= Parallel individuation system =

Cognitive system for number sense

The parallel individuation system, also called object tracking system is a non-symbolic cognitive system that supports the representation of numerical values from zero to three (in infants) or four (in adults and non-human animals). It is one of the two cognitive systems responsible for the representation of number, the other one being the approximate number system. Unlike the approximate number system, which is not precise and provides only an estimation of the number, the parallel individuation system is an exact system and encodes the exact numerical identity of the individual items. While counting and estimation correspond to the approximate number system, the parallel individuation system is tied to subitizing. The parallel individuation system has been attested in human adults, non-human animals, such as fish and human infants, although performance of infants is dependent on their age and task.

==Evidence==
The evidence for parallel individuation system comes from a number of experiments on adults, infants and non-human animals. For example, adults perform error-free when they enumerate elements for numerosities from one to four, after which their error rate rises. Similarly, infants of 10 to 12 months represented the values for "exactly one", "exactly two" and "exactly three", but not for higher numbers, in a task based on hidden object retrieval.

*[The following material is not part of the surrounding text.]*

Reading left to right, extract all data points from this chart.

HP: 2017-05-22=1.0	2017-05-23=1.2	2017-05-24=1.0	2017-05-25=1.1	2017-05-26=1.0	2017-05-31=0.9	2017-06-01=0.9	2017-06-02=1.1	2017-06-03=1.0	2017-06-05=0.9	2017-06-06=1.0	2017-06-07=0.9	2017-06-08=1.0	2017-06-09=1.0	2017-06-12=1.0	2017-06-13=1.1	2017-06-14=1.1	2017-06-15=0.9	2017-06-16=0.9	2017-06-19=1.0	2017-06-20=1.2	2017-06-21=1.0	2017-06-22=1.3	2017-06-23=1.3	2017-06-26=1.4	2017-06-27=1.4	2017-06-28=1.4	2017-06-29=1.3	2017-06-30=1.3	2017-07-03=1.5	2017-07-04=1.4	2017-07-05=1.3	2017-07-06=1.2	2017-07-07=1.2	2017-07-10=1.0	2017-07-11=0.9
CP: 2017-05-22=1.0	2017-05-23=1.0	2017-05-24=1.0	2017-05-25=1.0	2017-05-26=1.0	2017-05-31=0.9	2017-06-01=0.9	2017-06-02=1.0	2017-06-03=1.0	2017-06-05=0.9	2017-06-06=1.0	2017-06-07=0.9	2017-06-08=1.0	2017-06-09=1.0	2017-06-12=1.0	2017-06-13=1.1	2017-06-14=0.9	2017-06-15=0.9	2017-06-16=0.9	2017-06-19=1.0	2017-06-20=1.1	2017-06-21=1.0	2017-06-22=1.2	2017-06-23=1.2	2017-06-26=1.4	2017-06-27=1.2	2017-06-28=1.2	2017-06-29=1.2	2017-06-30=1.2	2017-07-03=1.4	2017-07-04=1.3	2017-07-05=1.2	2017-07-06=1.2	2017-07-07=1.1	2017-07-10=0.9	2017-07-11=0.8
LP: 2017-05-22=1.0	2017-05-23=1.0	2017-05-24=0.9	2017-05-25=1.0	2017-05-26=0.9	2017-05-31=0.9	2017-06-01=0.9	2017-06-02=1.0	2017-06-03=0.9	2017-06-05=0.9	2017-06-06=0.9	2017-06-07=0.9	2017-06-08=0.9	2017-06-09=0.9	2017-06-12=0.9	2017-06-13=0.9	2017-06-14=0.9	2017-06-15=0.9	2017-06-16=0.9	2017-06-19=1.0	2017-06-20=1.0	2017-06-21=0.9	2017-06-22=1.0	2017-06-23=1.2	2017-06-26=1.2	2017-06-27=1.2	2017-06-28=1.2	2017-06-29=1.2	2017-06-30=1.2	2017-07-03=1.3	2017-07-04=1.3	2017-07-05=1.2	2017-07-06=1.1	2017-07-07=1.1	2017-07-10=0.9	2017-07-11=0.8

Parallel individuation system in animals was demonstrated in an experiment in which guppies were tested on their preference of social groups of different size, under the assumption that they have a preference for bigger-size groups. In this experiment, fish successfully discriminated between numbers from 1 to 4 but after this number their performance decreased. However, not all studies find confirmation of this system and for example New Zealand robins showed no difference in their understanding of small (1 to 4) and larger (above 4) amounts.